* _MATERIAL TO PROCESS_:

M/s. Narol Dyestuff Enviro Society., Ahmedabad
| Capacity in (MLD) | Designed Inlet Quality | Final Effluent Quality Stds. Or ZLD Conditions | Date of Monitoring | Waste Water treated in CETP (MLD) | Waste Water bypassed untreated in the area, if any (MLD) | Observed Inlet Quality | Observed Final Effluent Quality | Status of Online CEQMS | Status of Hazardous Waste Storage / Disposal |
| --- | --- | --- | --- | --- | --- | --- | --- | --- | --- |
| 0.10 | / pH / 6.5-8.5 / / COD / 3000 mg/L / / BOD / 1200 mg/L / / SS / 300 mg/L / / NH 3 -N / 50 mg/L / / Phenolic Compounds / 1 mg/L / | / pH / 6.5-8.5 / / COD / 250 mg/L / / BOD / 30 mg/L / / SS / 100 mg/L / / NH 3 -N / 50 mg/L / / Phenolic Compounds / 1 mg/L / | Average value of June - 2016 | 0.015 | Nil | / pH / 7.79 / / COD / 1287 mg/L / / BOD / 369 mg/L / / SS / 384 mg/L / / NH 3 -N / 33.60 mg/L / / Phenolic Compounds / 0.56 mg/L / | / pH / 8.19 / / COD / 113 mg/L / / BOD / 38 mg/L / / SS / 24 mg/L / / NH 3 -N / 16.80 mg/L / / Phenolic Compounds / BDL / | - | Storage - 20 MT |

...

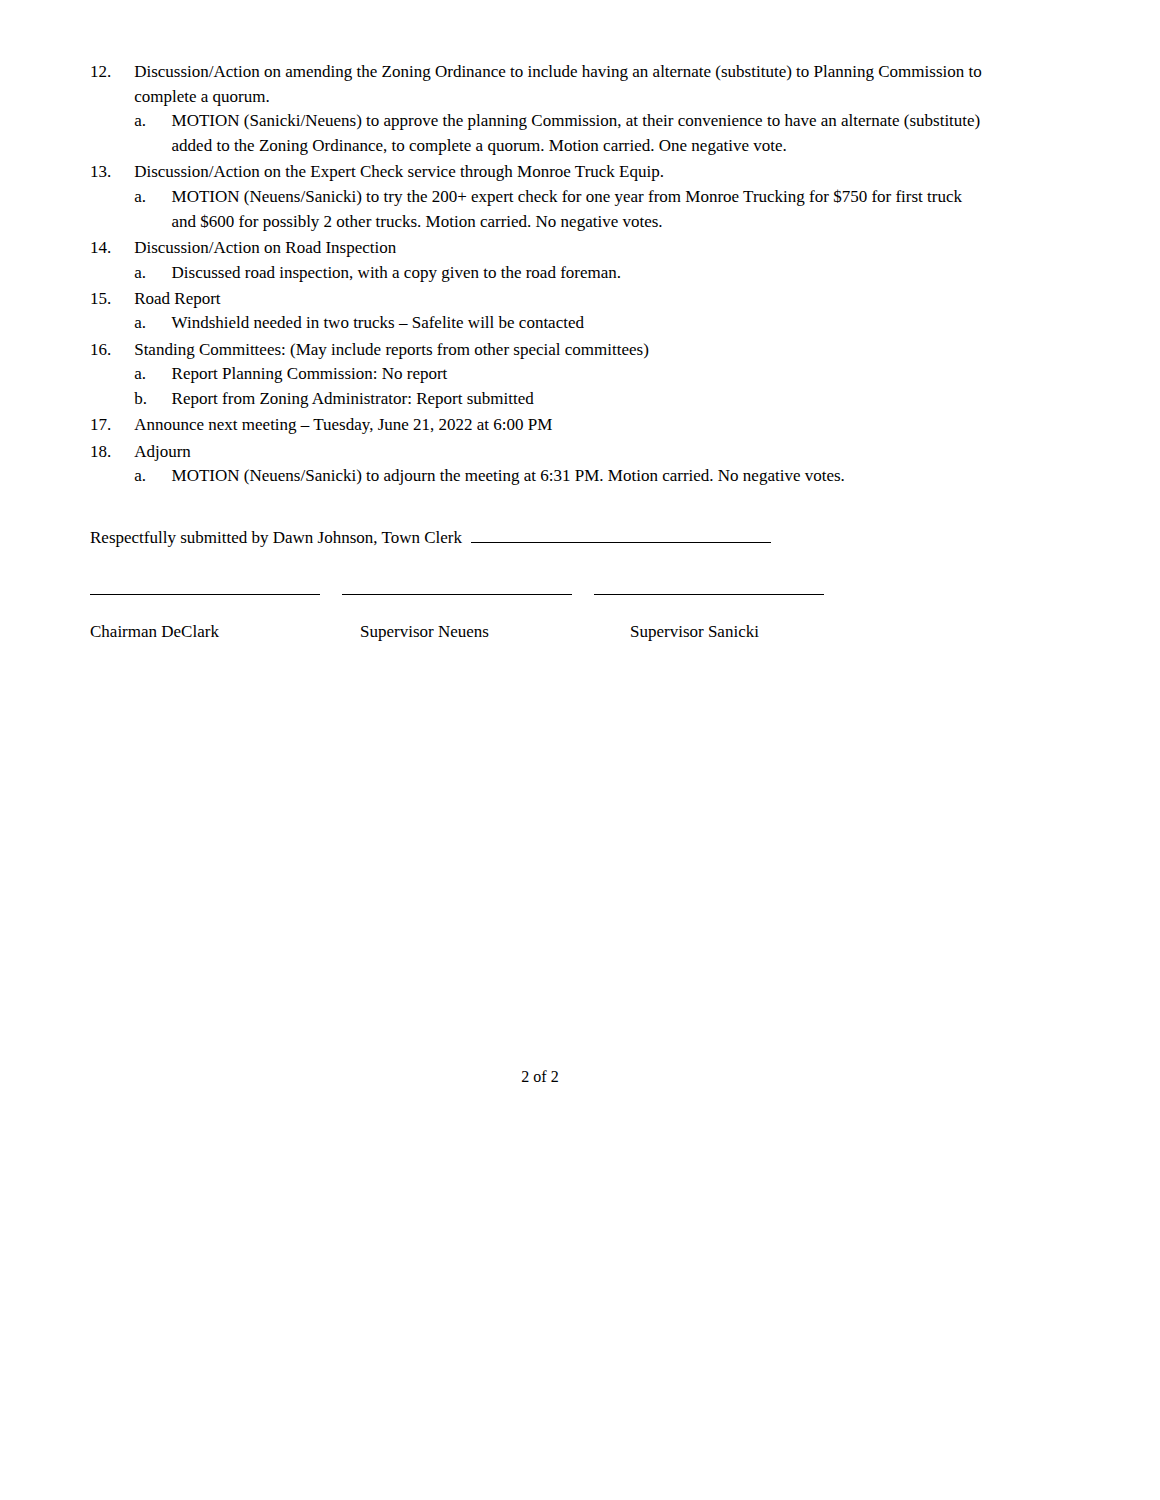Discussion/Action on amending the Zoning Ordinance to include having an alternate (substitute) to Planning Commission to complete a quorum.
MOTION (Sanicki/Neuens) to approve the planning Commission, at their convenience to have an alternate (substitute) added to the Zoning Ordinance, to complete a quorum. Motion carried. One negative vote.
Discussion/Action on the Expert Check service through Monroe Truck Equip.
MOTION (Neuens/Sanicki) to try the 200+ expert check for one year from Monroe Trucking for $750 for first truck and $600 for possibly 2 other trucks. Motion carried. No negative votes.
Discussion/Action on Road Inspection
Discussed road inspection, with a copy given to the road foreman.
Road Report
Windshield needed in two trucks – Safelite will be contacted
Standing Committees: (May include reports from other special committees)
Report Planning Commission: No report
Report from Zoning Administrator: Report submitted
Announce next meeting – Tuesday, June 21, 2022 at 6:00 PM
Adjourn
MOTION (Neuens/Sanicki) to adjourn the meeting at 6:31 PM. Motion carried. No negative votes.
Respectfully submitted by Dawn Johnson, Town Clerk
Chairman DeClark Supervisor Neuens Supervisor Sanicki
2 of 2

* _TASK DESCRIPTION_: Every line of the listing that includes the word "trucks" forms the answer.

* _TASK SOLUTION_:
MOTION (Neuens/Sanicki) to try the 200+ expert check for one year from Monroe Trucking for $750 for first truck and $600 for possibly 2 other trucks. Motion carried. No negative votes.
Windshield needed in two trucks – Safelite will be contacted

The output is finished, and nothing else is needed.